Corrugated cardboard is Nike's single-largest material purchase. The shoebox and its shipping carton account for half of Nike packaging. So to reduce packaging waste, Nike took a fresh look at the shoebox.
We applied innovative design to the challenge and came up with various alternatives to the traditional shoe box in order to reduce materials used, thereby reducing weight and cost in shipping.
But examining this solution through a wider lens, we realized many ultimately had a negative overall impact. Consumers anywhere in the world can recycle corrugated shoeboxes. In most markets, however, most of the materials in the innovative designs would not be recyclable. Rather than settle for the win in reduction only, we realized the loop was not closed. Without a universal means of recycling, this was a net addition to waste, not a reduction.
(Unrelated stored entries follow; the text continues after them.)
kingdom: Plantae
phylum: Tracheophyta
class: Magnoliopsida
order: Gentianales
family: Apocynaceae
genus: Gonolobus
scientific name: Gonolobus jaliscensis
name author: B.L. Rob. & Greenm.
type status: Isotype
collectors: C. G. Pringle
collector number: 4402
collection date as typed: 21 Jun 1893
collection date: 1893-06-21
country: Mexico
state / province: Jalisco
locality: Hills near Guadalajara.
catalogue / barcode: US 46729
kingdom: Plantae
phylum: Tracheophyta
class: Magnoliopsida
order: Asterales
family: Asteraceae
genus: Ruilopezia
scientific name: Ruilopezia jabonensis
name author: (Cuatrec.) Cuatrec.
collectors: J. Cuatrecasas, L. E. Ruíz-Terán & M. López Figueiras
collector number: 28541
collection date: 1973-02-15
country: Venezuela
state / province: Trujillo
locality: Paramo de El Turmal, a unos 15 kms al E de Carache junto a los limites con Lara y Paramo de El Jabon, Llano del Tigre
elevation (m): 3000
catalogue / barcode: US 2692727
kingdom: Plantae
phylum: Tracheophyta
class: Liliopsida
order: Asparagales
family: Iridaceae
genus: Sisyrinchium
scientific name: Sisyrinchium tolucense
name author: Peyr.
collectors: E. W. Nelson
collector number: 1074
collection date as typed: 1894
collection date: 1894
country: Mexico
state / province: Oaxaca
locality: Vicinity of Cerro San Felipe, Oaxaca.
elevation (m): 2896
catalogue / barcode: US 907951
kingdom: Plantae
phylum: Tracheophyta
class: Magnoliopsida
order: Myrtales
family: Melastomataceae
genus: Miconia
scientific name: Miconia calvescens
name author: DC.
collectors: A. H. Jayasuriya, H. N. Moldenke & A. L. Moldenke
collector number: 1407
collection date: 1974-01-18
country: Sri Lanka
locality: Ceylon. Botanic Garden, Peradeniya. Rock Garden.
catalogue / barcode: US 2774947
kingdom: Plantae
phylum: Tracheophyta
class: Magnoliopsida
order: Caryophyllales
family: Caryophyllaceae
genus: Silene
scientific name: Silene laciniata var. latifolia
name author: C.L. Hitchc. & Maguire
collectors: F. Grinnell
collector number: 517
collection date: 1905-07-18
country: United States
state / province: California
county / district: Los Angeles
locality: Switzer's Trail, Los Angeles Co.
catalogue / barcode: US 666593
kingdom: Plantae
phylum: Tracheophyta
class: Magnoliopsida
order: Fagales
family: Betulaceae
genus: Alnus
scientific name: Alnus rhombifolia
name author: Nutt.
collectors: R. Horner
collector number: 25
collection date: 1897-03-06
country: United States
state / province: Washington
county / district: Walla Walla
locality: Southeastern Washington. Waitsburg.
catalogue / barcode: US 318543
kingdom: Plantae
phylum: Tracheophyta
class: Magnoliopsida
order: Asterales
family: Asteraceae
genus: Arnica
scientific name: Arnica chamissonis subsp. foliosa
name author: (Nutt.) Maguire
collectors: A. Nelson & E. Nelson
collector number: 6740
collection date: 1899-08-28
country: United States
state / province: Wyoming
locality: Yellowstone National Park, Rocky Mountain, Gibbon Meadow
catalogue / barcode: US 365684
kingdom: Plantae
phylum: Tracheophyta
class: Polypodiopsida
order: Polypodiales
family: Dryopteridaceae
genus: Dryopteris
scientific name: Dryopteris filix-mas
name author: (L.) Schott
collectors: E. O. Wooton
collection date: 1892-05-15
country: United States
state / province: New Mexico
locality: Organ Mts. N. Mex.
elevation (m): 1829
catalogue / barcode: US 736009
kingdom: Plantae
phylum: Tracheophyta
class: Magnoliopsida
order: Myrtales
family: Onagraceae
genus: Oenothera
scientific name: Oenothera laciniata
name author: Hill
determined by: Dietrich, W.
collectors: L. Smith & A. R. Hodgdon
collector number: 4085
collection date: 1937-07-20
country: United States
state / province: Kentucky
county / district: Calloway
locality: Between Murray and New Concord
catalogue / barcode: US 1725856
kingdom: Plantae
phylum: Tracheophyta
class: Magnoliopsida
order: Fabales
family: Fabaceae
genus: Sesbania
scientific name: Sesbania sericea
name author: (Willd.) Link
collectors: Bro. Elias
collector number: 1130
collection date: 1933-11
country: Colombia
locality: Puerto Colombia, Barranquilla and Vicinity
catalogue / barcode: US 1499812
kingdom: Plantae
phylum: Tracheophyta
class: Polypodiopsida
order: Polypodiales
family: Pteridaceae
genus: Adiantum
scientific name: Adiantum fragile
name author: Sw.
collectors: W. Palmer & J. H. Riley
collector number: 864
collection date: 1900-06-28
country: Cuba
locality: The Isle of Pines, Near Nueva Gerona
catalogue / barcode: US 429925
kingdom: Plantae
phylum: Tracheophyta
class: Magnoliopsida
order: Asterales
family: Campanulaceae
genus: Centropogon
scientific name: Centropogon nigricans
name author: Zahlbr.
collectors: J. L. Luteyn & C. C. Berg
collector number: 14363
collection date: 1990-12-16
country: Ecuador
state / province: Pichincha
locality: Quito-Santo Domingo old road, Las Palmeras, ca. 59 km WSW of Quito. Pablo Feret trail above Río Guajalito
So we went back to the drawing board, with the box's full lifecycle in perspective. We started again, focusing on ways to reduce weight and materials. Through innovative reengineering, we developed a shoe box that is anticipated to use 30 percent less material than a 1995 vintage box, our first 100-percent recycled-content box.
Nike will begin using these shoe boxes in 2011, saving the equivalent of 200,000 trees annually.
The reengineered shoe box is fully recycled and recyclable, lighter weight and stronger. The weight reductions translate to reductions in greenhouse gas and overall embedded energy.
Nike launched the box on Earth Day 2009 with the introduction of Steve Nash's Nike Zoom MVP Trash Talk. The box held a classic hoop shoe designed for performance and using scrap materials.
We have also applied this innovative thinking to shipping cartons. The new lightweight shoe boxes will be shipped in cartons that are nearly 20 percent lighter than their predecessors.
We anticipate the new footwear and shipping boxes will be released throughout Nike brand by FY11 and will translate to an annual savings of nearly 12,000 metric tons of cardboard or the equivalent of 200,000 trees annually.
We are exploring other reductions: changing shoe box sizes to better fit the shoes they hold, reducing wrapping tissue and reducing other packaging such as polybags used for samples.
The pouch concept may be viable in the future, so we are keeping the idea on hold. Someday, as material availability and recycling systems improve, the shoebox may be a thing of the past.
We continue to look for solutions that can be applied across our products and can be tested and prove results. We also aim to find solutions that deliver clear cost savings.